# [REQUIREMENT]
Down to the last line, restate the records below word for word, dropping every image.

# [SOURCE MATERIAL]
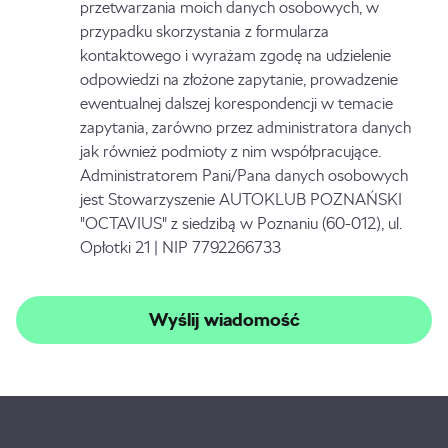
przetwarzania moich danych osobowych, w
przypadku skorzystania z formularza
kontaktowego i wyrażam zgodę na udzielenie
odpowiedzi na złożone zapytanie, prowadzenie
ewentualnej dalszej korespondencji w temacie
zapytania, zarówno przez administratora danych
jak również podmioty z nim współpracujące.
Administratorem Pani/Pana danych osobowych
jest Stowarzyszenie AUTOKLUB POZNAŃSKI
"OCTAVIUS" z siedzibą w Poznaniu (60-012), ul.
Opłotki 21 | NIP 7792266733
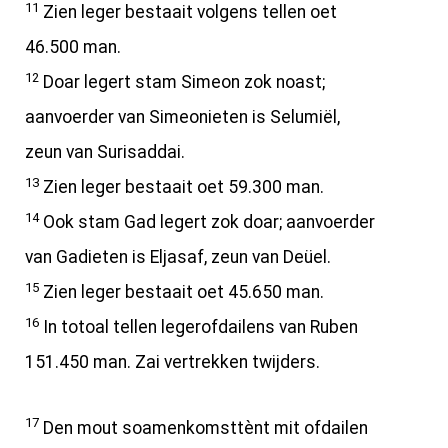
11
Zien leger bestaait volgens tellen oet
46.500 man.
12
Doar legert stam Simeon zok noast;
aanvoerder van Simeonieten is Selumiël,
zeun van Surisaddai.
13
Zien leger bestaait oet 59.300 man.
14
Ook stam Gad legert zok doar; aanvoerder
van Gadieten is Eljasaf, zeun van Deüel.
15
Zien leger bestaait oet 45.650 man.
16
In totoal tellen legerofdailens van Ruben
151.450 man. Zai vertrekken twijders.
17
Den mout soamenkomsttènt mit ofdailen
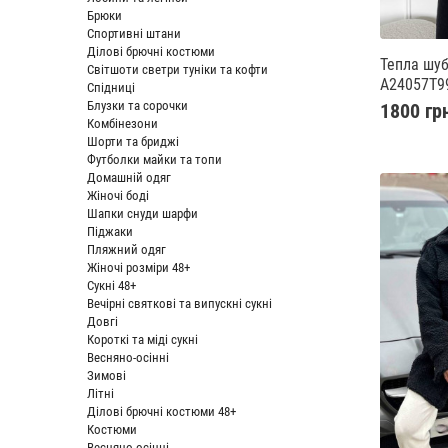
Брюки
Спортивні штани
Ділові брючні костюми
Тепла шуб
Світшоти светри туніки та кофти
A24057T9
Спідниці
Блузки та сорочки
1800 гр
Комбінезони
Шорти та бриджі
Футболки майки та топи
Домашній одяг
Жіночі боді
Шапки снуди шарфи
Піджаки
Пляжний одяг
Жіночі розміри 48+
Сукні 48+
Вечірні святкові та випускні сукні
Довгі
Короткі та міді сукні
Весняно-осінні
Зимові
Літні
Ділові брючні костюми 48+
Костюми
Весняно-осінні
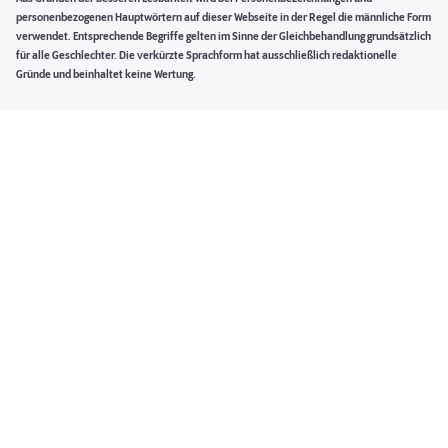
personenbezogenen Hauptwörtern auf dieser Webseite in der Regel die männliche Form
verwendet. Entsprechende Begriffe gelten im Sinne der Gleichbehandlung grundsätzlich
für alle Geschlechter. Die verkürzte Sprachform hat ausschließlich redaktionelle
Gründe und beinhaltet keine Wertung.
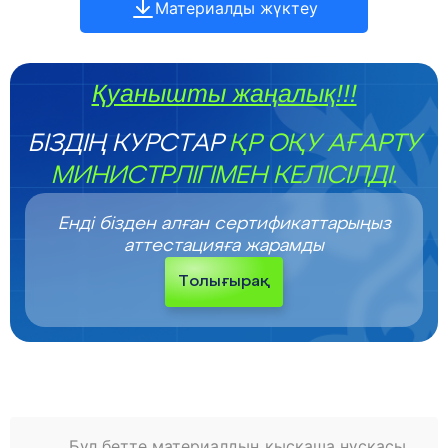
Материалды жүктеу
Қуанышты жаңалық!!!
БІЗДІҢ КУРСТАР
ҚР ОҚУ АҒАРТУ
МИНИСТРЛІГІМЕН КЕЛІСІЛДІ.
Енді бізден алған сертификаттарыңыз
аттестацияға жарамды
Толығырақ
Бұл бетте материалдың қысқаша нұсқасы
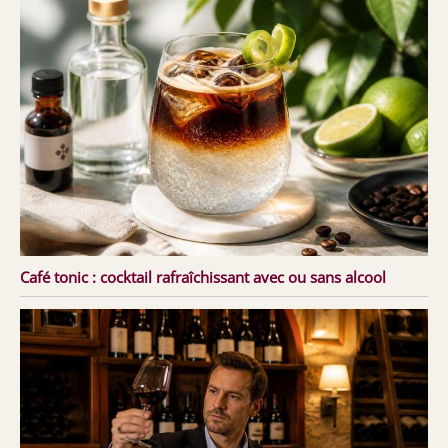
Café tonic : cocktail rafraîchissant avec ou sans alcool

# [TASK ANSWER]
przetwarzania moich danych osobowych, w
przypadku skorzystania z formularza
kontaktowego i wyrażam zgodę na udzielenie
odpowiedzi na złożone zapytanie, prowadzenie
ewentualnej dalszej korespondencji w temacie
zapytania, zarówno przez administratora danych
jak również podmioty z nim współpracujące.
Administratorem Pani/Pana danych osobowych
jest Stowarzyszenie AUTOKLUB POZNAŃSKI
"OCTAVIUS" z siedzibą w Poznaniu (60-012), ul.
Opłotki 21 | NIP 7792266733
11
Zien leger bestaait volgens tellen oet
46.500 man.
12
Doar legert stam Simeon zok noast;
aanvoerder van Simeonieten is Selumiël,
zeun van Surisaddai.
13
Zien leger bestaait oet 59.300 man.
14
Ook stam Gad legert zok doar; aanvoerder
van Gadieten is Eljasaf, zeun van Deüel.
15
Zien leger bestaait oet 45.650 man.
16
In totoal tellen legerofdailens van Ruben
151.450 man. Zai vertrekken twijders.
17
Den mout soamenkomsttènt mit ofdailen
Брюки
Спортивні штани
Ділові брючні костюми
Тепла шуб
Світшоти светри туніки та кофти
A24057T9
Спідниці
Блузки та сорочки
1800 гр
Комбінезони
Шорти та бриджі
Футболки майки та топи
Домашній одяг
Жіночі боді
Шапки снуди шарфи
Піджаки
Пляжний одяг
Жіночі розміри 48+
Сукні 48+
Вечірні святкові та випускні сукні
Довгі
Короткі та міді сукні
Весняно-осінні
Зимові
Літні
Ділові брючні костюми 48+
Костюми
Весняно-осінні
personenbezogenen Hauptwörtern auf dieser Webseite in der Regel die männliche Form
verwendet. Entsprechende Begriffe gelten im Sinne der Gleichbehandlung grundsätzlich
für alle Geschlechter. Die verkürzte Sprachform hat ausschließlich redaktionelle
Gründe und beinhaltet keine Wertung.
Материалды жүктеу
Қуанышты жаңалық!!!
БІЗДІҢ КУРСТАР
ҚР ОҚУ АҒАРТУ
МИНИСТРЛІГІМЕН КЕЛІСІЛДІ.
Енді бізден алған сертификаттарыңыз
аттестацияға жарамды
Толығырақ
Бұл бетте материалдың қысқаша нұсқасы
Café tonic : cocktail rafraîchissant avec ou sans alcool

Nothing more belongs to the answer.